Text under study:
•••

Federalism and India’s human capital
NEWS A decentralised approach and strong local governments can enhance developmental outcomes.
- India’s human capital indicators remain low.
- In the World Bank’s Human Capital Index, India is ranked 116th.
- The National Family Health Survey-5 for 2019-20 shows that malnutrition indicators stagnated or declined in most States.
- The National Achievement Survey 2017 and the Annual Status of Education Report 2018 show poor learning outcomes.
- Further, these statistics could worsen due to the COVID19 pandemic.
- Several government initiatives have been launched to address these issues.
- The National Health Policy of 2017 highlighted the need for interventions to address malnutrition.
- On the basis of NITI Aayog’s National Nutrition Strategy, the Poshan Abhiyaan was launched, as part of the Umbrella Integrated Child Development Scheme. The scheme aims at improving nutritional outcomes for children, pregnant women and lactating mothers.The latest Union Budget has announced a ‘Mission Poshan 2.0’.
- The Samagra Shiksha Abhiyan has been the Centre’s flagship education scheme since 2018. It is an overarching programme for the school education sector extending from pre-school to class 12, with the broader goal of improving school effectiveness
WHY THESE INTERVENTIONS ARE NOT LEADING TO BETTER OUTCOMES?
- Lack of funding: India spends just 4% of its GDP as public expenditure on human capital (around 1% and 3% on health and education respectively) — one of the lowest among its peers.
- Poor Decentralization: studies demonstrate a positive correlation between decentralisation and human capital.
- In recent years, India has taken some steps towards decentralisation. The Fourteenth Finance Commission increased the States’ share in tax devolution from 32% to 42%, which was effectively retained by the Fifteenth Finance Commission.
- But, while the Constitution assigns the bulk of expenditure responsibilities to States, major revenue sources have been assigned to the centre. This creates vertical imbalance which hinders effective decentralisation.
- The 73rd and 74th Amendments bolstered decentralisation by constitutionally recognising panchayats and municipalities as the third tier and listing their functions in the Eleventh and Twelfth schedules, respectively.
- These include education, health and sanitation, and social welfare for panchayats, and public health and socio-economic development planning for municipalities.
- But, the Constitution lets States determine how they are empowered, resulting in vast disparities in the roles played by third-tier governments.

•••

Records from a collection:
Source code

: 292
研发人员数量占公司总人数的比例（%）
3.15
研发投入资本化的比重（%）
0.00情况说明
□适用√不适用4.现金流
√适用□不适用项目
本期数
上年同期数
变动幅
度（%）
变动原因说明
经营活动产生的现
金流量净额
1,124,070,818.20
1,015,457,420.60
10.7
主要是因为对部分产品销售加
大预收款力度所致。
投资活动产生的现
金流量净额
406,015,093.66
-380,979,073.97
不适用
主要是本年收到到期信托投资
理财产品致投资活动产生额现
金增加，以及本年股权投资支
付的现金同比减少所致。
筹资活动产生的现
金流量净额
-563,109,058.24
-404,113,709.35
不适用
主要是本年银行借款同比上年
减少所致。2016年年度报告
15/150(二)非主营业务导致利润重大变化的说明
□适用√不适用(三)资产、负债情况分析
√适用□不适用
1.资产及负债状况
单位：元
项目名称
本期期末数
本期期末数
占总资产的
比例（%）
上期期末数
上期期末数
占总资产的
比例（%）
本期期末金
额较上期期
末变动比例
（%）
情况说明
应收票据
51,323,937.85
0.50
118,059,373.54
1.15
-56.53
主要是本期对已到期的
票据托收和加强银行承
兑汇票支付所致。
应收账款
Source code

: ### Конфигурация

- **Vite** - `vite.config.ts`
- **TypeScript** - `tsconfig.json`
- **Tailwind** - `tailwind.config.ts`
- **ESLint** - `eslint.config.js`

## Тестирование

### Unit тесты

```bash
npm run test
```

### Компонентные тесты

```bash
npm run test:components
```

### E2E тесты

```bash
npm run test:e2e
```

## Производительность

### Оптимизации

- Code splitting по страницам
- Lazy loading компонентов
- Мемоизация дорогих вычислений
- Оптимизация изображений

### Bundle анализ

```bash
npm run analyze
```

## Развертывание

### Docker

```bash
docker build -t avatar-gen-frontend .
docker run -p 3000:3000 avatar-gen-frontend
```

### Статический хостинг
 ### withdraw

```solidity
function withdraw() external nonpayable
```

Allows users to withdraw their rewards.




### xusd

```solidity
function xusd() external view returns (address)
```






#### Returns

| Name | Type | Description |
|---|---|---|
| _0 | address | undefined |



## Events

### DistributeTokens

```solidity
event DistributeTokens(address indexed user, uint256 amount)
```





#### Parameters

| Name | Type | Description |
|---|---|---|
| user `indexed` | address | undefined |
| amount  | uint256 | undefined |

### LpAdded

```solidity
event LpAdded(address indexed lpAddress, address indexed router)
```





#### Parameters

•••

Task 1:
Answer these questions using the text on federalism and India's human capital.
(a) What rank does India hold in the World Bank's Human Capital Index?
(b) Since what year has the Samagra Shiksha Abhiyan been the Centre's flagship education scheme?
(c) The Fourteenth Finance Commission raised the States' share in tax devolution from what percentage to what percentage?
Task 2:
Substitute "revenue sharing" for "tax devolution" in the part of the text on federalism and India's human capital that begins at the words "- The Samagra" and stops after "Fifteenth Finance Commission.", then write out that part.
Task 3:
Resume the text on federalism and India's human capital after its last sentence.

Exercise output 1:
(a) 116th
(b) 2018
(c) From 32% to 42%

Exercise output 2:
- The Samagra Shiksha Abhiyan has been the Centre’s flagship education scheme since 2018. It is an overarching programme for the school education sector extending from pre-school to class 12, with the broader goal of improving school effectiveness
WHY THESE INTERVENTIONS ARE NOT LEADING TO BETTER OUTCOMES?
- Lack of funding: India spends just 4% of its GDP as public expenditure on human capital (around 1% and 3% on health and education respectively) — one of the lowest among its peers.
- Poor Decentralization: studies demonstrate a positive correlation between decentralisation and human capital.
- In recent years, India has taken some steps towards decentralisation. The Fourteenth Finance Commission increased the States’ share in revenue sharing from 32% to 42%, which was effectively retained by the Fifteenth Finance Commission.

Exercise output 3:
- Hence, despite some shifts towards greater State autonomy in many spheres, the centralised nature of India’s fiscal architecture has persisted.
- Centrally Sponsored Schemes have formed a sizable chunk of intergovernmental fiscal transfers over the years, comprising almost 23% of transfers to States in 2021-22.
- Constitutional provisions: Article 282 of the Constitution is listed as a ‘Miscellaneous Financial Provision’, unlike Articles 270 and 275, which fall under ‘Distribution of Revenues between the Union and the States’.
- Further, third-tier governments are not fiscally empowered either. The collection of property tax, a major source of revenue for third-tier governments, is very low in India (under 0.2% of GDP, compared to 3% of GDP in some other nations).
- The Constitution envisages State Finance Commissions (SFCs) to make recommendations for matters such as tax devolution and grants-in-aid to the third tier.
- However, many States have not constituted or completed these commissions on time, and hence, the Fifteenth Finance Commission has recommended no grants after March 2024 to any State that does not comply with the constitutional provisions pertaining to SFCs.
- To begin with, the Centre needs to rethink the nature of its actions.
- It should play an enabling role, for instance, encouraging knowledge-sharing between States.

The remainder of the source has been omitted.